Twight's 56 minutes seemed pretty fast. Given its winter and that the trail would be a combination of slush and snow, onsighting it didn't seem prudent. Plus, if it was a recon trip the Rat could come. So instead of Twight's PR, we went in search of that fastest winter onsight ascent by a 12-year-old Malamute mix.

The route was gorgeous but a little tendious. I can see why Twight and his masocistic tendencies would like it. It's like an hour long stairmast session at the higest level. The trail actually was in decent shape, for the most part, and in spite of a couple of water stops to make sure the little guy was doin' okay, we were still with in striking distance of 56 m, or at least breaking an hour, when we hit the summit ridge and just a bit o' snow. While fun, the ensuing post holing was slow going. We hit the summit at 68 minutes.

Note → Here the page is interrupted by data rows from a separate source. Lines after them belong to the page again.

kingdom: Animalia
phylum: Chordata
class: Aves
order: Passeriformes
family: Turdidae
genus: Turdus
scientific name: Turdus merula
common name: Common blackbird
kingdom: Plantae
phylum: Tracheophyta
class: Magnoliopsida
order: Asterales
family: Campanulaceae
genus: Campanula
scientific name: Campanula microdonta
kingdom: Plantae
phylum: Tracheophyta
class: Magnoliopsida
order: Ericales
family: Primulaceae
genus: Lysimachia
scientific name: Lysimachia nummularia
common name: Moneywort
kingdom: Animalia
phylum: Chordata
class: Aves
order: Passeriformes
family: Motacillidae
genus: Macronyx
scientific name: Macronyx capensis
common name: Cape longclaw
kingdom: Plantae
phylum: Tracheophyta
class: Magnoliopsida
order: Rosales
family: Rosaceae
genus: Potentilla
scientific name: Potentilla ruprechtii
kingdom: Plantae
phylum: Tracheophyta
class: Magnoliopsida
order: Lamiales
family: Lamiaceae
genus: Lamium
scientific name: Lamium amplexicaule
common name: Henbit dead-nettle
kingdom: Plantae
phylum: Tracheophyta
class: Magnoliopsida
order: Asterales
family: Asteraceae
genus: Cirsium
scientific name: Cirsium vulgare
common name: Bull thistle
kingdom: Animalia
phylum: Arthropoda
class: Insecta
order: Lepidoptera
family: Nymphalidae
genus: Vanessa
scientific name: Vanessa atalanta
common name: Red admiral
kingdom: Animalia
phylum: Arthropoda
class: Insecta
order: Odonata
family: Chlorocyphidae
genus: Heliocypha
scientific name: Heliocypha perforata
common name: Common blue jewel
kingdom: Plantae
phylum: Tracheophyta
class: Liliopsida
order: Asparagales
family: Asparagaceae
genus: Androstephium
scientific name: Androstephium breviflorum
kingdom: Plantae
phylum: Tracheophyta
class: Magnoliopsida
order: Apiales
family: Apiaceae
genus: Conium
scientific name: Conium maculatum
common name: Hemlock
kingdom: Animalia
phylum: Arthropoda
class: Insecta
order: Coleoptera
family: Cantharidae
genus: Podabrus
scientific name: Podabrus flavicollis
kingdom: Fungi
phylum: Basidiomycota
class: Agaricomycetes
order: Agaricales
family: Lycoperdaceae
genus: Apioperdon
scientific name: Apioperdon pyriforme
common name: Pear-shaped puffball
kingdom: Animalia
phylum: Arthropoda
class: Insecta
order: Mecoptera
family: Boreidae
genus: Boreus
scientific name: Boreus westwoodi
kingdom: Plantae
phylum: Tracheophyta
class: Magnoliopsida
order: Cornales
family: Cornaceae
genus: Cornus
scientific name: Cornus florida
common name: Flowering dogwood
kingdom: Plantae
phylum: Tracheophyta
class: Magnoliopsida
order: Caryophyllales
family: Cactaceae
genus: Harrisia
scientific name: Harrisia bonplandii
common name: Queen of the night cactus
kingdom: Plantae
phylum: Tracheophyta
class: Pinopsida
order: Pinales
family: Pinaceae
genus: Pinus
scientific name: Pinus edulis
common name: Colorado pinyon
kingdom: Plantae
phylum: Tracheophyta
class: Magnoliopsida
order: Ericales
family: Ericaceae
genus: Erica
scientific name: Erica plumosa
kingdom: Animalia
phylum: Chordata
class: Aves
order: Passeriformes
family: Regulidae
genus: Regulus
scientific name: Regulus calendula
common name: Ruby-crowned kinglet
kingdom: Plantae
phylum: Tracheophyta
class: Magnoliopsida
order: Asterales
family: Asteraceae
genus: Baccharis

Tuco was awesome. On our first ascent of Grandeur, via an easier line, I had someone take out pic because "he probably doesn't have too many summits left in him." Well, we've nailed quite a few since then and his fitness is fine. He's limping less than he was last summer, for sure, and he's taking far less Rimadyl.

On the way home I though about going after Twight's 36.42 on Beachon Hill. Unfortunately, I didn't know where it was. When calls to a few friends proved fruitless, I joined my friend Dustin for a ride up Little Mountain instead and got smoked so bad that I guess Grandeur had taken a bit of zip out of my legs, even at the Rat's pace.

All in all, a pretty decent training day.